Not going to Europe this year? Three places to see Van Gogh exhibits in the U.S.

Not going to Europe this year? Three places to see Van Gogh exhibits in the U.S.
Tulips create a portrait of Dutch painter Vincent van Gogh in Lisse, Holland, on April 21. (Remoko de Waal / European Pressphoto Agency)

If Europe's not on your radar this year but you want to get a dose of Vincent van Gogh, you can find at least three places in the U.S. this summer that are planning special exhibitions of his work.

Museums in western Massachusetts, New York City and Pittsburgh will join European counterparts in marking the 125th anniversary of the artist's death.


The most important of the three U.S. exhibitions is "Van Gogh and Nature" at the Clark Art Institute in Williamstown, Mass.

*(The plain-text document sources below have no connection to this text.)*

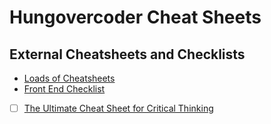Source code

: # Hungovercoder Cheat Sheets

## External Cheatsheets and Checklists

- [Loads of Cheatsheets](https://github.com/rstacruz/cheatsheets)
- [Front End Checklist](https://github.com/thedaviddias/Front-End-Checklist)
- [ ] [The Ultimate Cheat Sheet for Critical Thinking](https://globaldigitalcitizen.org/ultimate-critical-thinking-cheat-sheet)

This exhibition June 14-Sept. 13 will focus on Van Gogh's study and depiction of nature and will feature 50 paintings and drawings from major museums in the United States and Europe.

Also featured: works from the Clark's permanent collection that reflect Van Gogh's interest in nature, including a tulip field painting by Monet, "The Sower" by Millet, and Japanese prints of natural subjects.

The museum and nearby arts organizations also will offer related activities, including hikes through the museum's trails in July and August; performances during the Bang on a Can Plays Art Festival at MASS MoCA in North Adams in late July; and daytime and evening drawing and watercolor classes at the Clark in July and August.

Through Aug. 16, the Metropolitan Museum of Art in New York is showing four Van Gogh paintings -- two of irises, two of roses -- done shortly before his death in 1890 and owned by the Met, the Van Gogh Museum in Amsterdam and the National Gallery of Art in Washington.

This is the first time these four paintings have been shown together; their presentation is also timed to coincide with the seasonal blooming of roses and irises.

In fact, the Met has worked with the New York Botanical Garden to include horticultural information on the flowers on the exhibition's website.

Also on the website and in the show are videos that explore Van Gogh's working practices and how the paintings on display once appeared and subsequently faded.

Special programming will include a July 23 dialogue between a perfumer and art historian about flowers and fragrance.

The Carnegie Museum of Art in Pittsburgh has a small show through July 6 featuring three works by Van Gogh -- including his 1887 "Still Life, Basket of Apples" from the Saint Louis Art Museum -- and a fourth by Signac.

Special programming includes the one-man play "Vincent," written and originally performed by Leonard Nimoy, on June 13 and 14.